Some gay rights groups are urging that New Jersey's hate crime law be used in the case of the Rutgers student who committed suicide after an intimate encounter with another student was shown on the Internet.
The state's hate crime law is among the strictest in the nation, and it works as most of them do. It's not an offense charged on its own. Instead, it's invoked at sentencing to seek a harsher penalty. The criminal charges filed so far in the case — invasion of privacy — would qualify for a hate crime enhancement, say legal experts in the state.
According to the Middlesex County prosecutor, New Jersey's invasion of privacy statutes make it a crime "to collect or view images depicting nudity or sexual contact involving another individual without that person's consent." It's a separate crime to transmit or distribute those images. The penalty can include a prison term of up to five years.
If the hate crime enhancement were applied, it would raise the maximum penalty to 10 years.
Tyler Clementi, 18, jumped off New York City's George Washington Bridge into the Hudson River last week. His body was identified on Thursday after being found in the river a day before.
Clementi's roommate, Dharun Ravi, and fellow Rutgers freshman Molly Wei, both 18, have been charged with invading Clementi's privacy. Prosecutors say that they used a webcam to surreptitiously transmit a live image of Clementi having sex Sept. 19 and that Ravi tried to webcast a second encounter on Sept. 21, the day before Clementi's suicide.
As for possible federal charges, a Justice Department official says that's not likely at this point. The federal hate crime law would not apply, the official says, because it requires proof of an intent to cause violence to the victim.
Steven Goldstein, chairman of New Jersey-based Garden State Equality, said in a statement that his group considers Clementi's death a hate crime.
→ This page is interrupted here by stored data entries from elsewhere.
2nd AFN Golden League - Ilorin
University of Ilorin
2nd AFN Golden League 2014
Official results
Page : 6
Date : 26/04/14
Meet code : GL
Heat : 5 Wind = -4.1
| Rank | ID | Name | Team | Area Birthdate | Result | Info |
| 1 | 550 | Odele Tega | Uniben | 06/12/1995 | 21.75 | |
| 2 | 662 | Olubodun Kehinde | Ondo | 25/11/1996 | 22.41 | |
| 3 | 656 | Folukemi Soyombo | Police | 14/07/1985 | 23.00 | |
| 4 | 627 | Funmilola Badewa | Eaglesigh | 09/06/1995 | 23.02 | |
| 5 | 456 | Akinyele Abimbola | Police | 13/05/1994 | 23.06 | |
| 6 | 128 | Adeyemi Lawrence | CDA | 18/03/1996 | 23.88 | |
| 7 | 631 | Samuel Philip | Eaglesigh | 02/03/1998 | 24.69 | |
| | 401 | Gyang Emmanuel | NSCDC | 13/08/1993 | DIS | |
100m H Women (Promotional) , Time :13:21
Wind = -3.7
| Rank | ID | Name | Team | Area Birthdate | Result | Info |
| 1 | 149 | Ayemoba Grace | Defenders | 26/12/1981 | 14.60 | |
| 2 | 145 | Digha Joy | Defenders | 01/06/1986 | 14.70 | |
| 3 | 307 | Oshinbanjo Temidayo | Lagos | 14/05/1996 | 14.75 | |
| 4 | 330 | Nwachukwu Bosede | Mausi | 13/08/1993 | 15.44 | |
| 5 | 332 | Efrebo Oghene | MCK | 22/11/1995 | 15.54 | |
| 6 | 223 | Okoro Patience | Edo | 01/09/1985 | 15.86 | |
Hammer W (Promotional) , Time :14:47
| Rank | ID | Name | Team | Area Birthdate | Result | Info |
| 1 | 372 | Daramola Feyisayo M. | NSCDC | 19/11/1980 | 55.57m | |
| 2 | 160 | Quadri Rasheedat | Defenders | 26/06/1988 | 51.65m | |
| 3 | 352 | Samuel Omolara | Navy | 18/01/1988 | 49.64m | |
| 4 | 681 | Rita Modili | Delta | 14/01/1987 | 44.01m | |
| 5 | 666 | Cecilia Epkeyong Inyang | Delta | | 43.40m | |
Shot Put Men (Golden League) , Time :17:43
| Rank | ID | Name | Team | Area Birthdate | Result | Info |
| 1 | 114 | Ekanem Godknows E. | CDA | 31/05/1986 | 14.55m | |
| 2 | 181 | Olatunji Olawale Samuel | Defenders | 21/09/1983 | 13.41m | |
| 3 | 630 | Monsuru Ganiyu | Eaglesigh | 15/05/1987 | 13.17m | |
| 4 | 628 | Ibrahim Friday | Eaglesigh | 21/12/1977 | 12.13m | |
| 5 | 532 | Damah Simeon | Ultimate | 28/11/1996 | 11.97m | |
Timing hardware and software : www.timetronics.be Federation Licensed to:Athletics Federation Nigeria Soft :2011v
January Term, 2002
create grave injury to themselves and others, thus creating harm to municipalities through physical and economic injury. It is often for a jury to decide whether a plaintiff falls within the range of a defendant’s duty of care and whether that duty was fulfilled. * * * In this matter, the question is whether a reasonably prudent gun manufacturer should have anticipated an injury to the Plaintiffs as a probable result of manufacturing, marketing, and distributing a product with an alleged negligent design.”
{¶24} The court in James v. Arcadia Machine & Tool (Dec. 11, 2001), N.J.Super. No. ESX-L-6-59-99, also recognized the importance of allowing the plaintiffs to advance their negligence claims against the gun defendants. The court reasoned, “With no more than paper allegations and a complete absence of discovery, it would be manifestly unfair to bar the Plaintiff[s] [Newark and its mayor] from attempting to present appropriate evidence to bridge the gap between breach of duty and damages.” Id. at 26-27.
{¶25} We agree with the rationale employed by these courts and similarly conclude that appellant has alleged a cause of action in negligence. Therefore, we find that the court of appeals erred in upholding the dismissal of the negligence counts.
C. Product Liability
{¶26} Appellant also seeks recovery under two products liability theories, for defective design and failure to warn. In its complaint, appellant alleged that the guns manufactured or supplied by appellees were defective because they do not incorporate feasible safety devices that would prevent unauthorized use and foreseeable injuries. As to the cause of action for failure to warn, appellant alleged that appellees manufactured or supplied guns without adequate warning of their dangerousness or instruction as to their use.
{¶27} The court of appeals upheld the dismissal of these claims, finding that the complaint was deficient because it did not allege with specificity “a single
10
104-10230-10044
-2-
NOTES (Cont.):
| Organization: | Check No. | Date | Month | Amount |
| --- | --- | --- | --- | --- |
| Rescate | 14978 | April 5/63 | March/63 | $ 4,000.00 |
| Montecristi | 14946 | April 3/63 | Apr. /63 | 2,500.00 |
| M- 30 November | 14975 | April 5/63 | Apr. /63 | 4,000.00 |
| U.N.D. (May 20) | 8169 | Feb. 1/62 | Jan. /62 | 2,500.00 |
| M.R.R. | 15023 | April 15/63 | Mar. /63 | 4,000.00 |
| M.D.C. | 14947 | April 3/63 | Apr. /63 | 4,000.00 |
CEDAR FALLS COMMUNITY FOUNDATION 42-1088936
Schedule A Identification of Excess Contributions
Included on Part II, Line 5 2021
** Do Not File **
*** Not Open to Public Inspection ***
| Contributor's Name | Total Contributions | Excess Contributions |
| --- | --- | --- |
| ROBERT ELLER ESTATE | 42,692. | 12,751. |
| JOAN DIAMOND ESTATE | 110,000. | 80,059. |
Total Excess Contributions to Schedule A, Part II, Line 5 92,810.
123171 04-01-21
"We are heartbroken over the tragic loss of a young man who, by all accounts, was brilliant, talented and kind," Goldstein said. "And we are sickened that anyone in our society, such as the students allegedly responsible for making the surreptitious video, might consider destroying others' lives as a sport."
Former assistant Essex County prosecutor Luanne Peterpaul, who is vice chairwoman of Garden State Equality, said in order to apply the hate crime law prosecutors would need to establish that the defendants were motivated to act because they perceived Clementi as gay. But that can be hard to prove, she said.
Gay rights groups say Clementi's death is the latest example of a long-standing problem: young people who kill themselves because they're bullied about being gay — regardless of whether they are.
In response to Clementi's death and others, the group Parents, Families & Friends of Lesbians and Gays said it would issue a "call to action" on the topic.
Last week, Dan Savage, a columnist at the Seattle weekly newspaper The Stranger, launched the It Gets Better Project, a YouTube channel where gay, lesbian and bisexual adults share the turmoil they experienced when they were younger — and show how their lives have gotten better.